═══ Listed records ═══

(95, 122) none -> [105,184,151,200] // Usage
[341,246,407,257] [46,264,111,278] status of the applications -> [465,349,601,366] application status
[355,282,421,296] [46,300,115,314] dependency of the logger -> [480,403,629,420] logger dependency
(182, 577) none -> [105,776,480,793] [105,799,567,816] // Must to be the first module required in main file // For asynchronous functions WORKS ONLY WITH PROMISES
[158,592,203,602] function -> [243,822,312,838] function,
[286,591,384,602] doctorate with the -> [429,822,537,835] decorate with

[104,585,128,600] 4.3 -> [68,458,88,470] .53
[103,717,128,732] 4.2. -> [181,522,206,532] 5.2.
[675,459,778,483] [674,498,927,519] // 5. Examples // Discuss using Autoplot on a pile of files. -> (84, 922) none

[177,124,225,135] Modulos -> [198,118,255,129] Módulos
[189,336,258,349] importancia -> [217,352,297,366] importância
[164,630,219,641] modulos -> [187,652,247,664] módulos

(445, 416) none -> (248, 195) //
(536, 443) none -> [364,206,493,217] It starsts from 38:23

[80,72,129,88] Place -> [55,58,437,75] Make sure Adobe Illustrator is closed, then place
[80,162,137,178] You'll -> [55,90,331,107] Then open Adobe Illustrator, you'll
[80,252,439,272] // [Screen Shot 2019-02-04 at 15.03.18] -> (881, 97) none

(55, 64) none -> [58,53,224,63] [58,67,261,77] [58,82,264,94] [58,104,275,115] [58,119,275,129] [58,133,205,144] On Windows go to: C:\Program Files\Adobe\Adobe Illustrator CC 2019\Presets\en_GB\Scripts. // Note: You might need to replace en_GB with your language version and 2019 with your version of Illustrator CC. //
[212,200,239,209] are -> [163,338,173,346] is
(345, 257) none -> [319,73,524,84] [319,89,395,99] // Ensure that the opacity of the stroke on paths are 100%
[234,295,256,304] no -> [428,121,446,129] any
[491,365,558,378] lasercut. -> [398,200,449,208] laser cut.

═══

### Work order
The line with "[177,124,225,135] Modulos ->" and all the lines after it in the records above are to be output exactly, with nothing added.

### Answer space
[177,124,225,135] Modulos -> [198,118,255,129] Módulos
[189,336,258,349] importancia -> [217,352,297,366] importância
[164,630,219,641] modulos -> [187,652,247,664] módulos

(445, 416) none -> (248, 195) //
(536, 443) none -> [364,206,493,217] It starsts from 38:23

[80,72,129,88] Place -> [55,58,437,75] Make sure Adobe Illustrator is closed, then place
[80,162,137,178] You'll -> [55,90,331,107] Then open Adobe Illustrator, you'll
[80,252,439,272] // [Screen Shot 2019-02-04 at 15.03.18] -> (881, 97) none

(55, 64) none -> [58,53,224,63] [58,67,261,77] [58,82,264,94] [58,104,275,115] [58,119,275,129] [58,133,205,144] On Windows go to: C:\Program Files\Adobe\Adobe Illustrator CC 2019\Presets\en_GB\Scripts. // Note: You might need to replace en_GB with your language version and 2019 with your version of Illustrator CC. //
[212,200,239,209] are -> [163,338,173,346] is
(345, 257) none -> [319,73,524,84] [319,89,395,99] // Ensure that the opacity of the stroke on paths are 100%
[234,295,256,304] no -> [428,121,446,129] any
[491,365,558,378] lasercut. -> [398,200,449,208] laser cut.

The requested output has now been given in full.